The rule of connection \(\nabla^{(p)}:\Omega^p\otimes V\to \Omega^{p+1}\otimes V\) is defined as
\[ \nabla(\omega\otimes v) = d\omega\otimes v +(-1)^p \omega\wedge \nabla v, \quad \omega\in \Omega^p, v\in V.\]
Curvature comes in automatically
Because we are working in anti-symmetric tensors, the curvature tensor is always here as long as you try to differentiate twice.
\[\begin{align*} \nabla^2(\omega\otimes v) &= \nabla(d\omega\otimes v + (-1)^p \omega\wedge \nabla v)\\ &= d(d\omega)\otimes v + (-1)^{p+1} d\omega\wedge \nabla v + (-1)^p d\omega\wedge \nabla v + (-1)^{2p} \omega\wedge \nabla^2 v\\ &= \omega \wedge \nabla^2 v\\ &= \omega\wedge (X,Y\mapsto \nabla'^2_{X,Y}v - \nabla'^2_{Y,X}v)\\ &= \omega\wedge (X,Y\mapsto R(X,Y))v\\ &= \omega\wedge R v \end{align*}\]
here \(\nabla'\) means the original connection (the one in the first row, without implicit anti-symmetrization).

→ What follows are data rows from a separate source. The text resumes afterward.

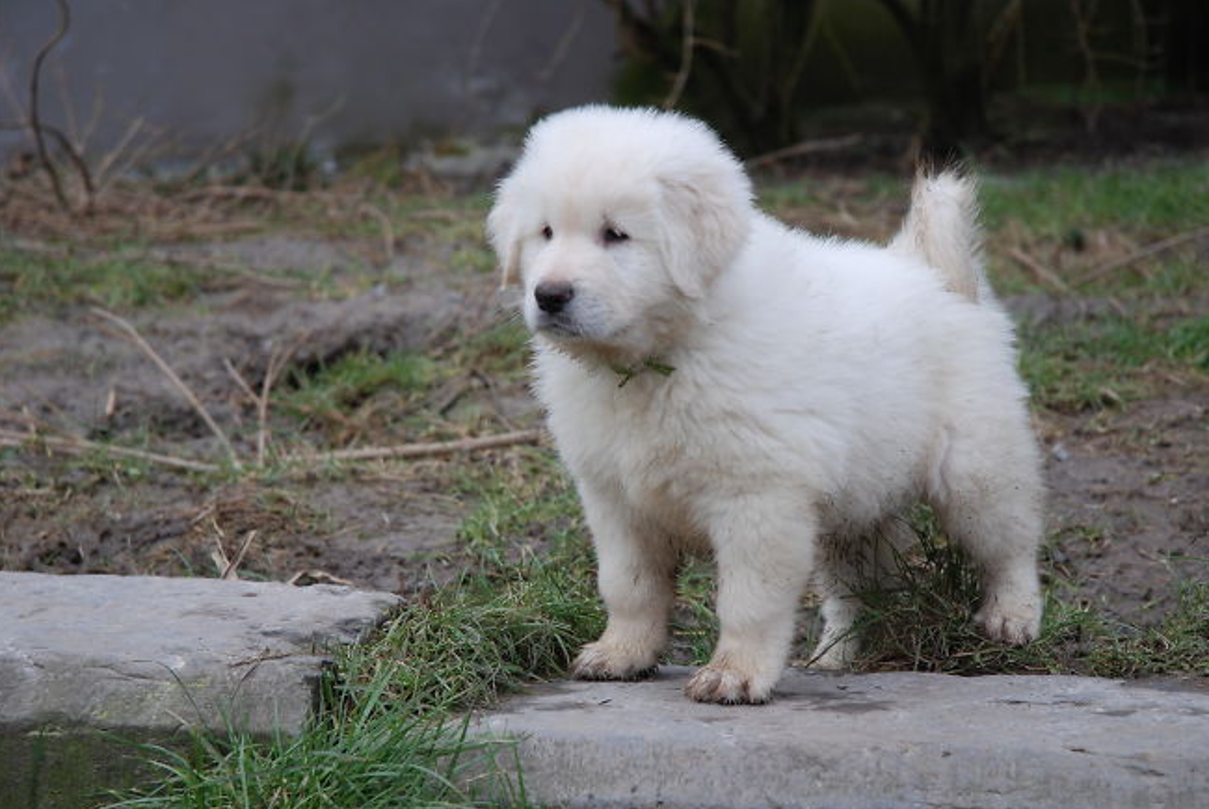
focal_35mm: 113
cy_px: 433
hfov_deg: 18.1
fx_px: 3799
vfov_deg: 12.2
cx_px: 610
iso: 200
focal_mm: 70
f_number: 4.5
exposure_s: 1/320
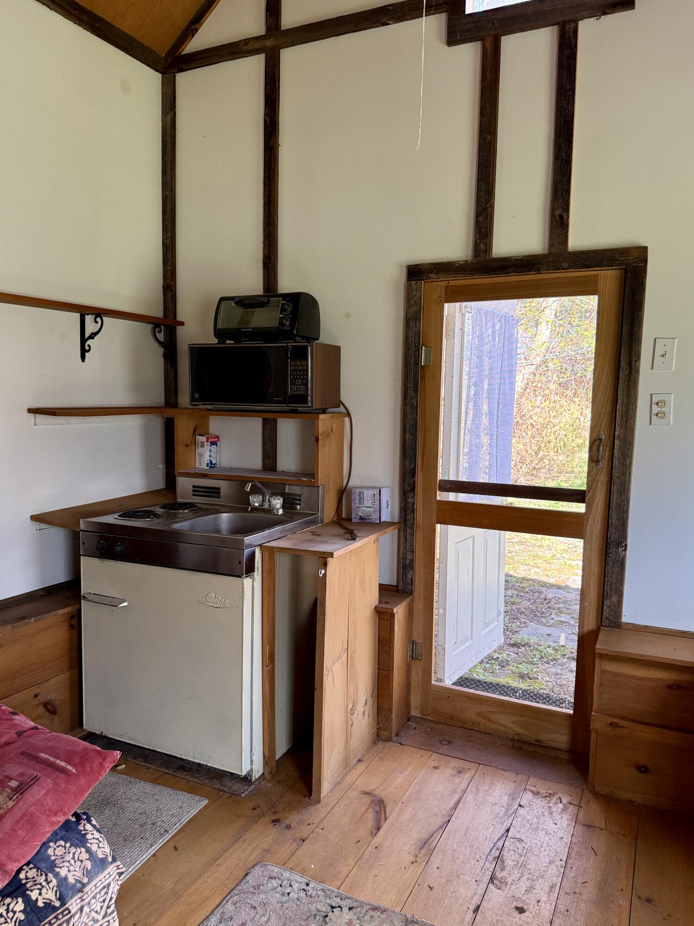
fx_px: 642
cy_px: 463
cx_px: 347
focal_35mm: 24
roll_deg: -0.7
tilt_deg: -4.7
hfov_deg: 56.8
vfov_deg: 71.6
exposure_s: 1/151
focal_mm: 6.76
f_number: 1.78
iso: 200
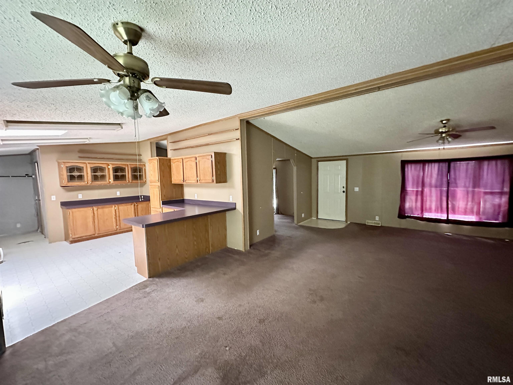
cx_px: 256
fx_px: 207
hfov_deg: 102.1
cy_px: 192
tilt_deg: -4.9
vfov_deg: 85.7
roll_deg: +1.1
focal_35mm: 14
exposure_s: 1/45
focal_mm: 2.22
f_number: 2.2
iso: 1250
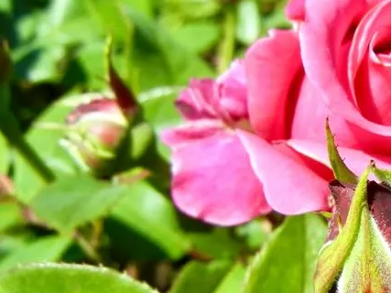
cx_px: 405
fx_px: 813
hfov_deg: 25.5
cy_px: 154
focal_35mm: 72
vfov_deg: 20.4
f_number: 3.5
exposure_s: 1/922
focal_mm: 5.4
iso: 160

Therefore, the connection \(\nabla\) is called flat or integrable if \(\nabla^2=0\), i.e. the curvature tensor vanishes. When that happens, we have a cool complex \((\Omega^\bullet\otimes V, \nabla)\) that can be used to define algebraic de-Rham cohomology.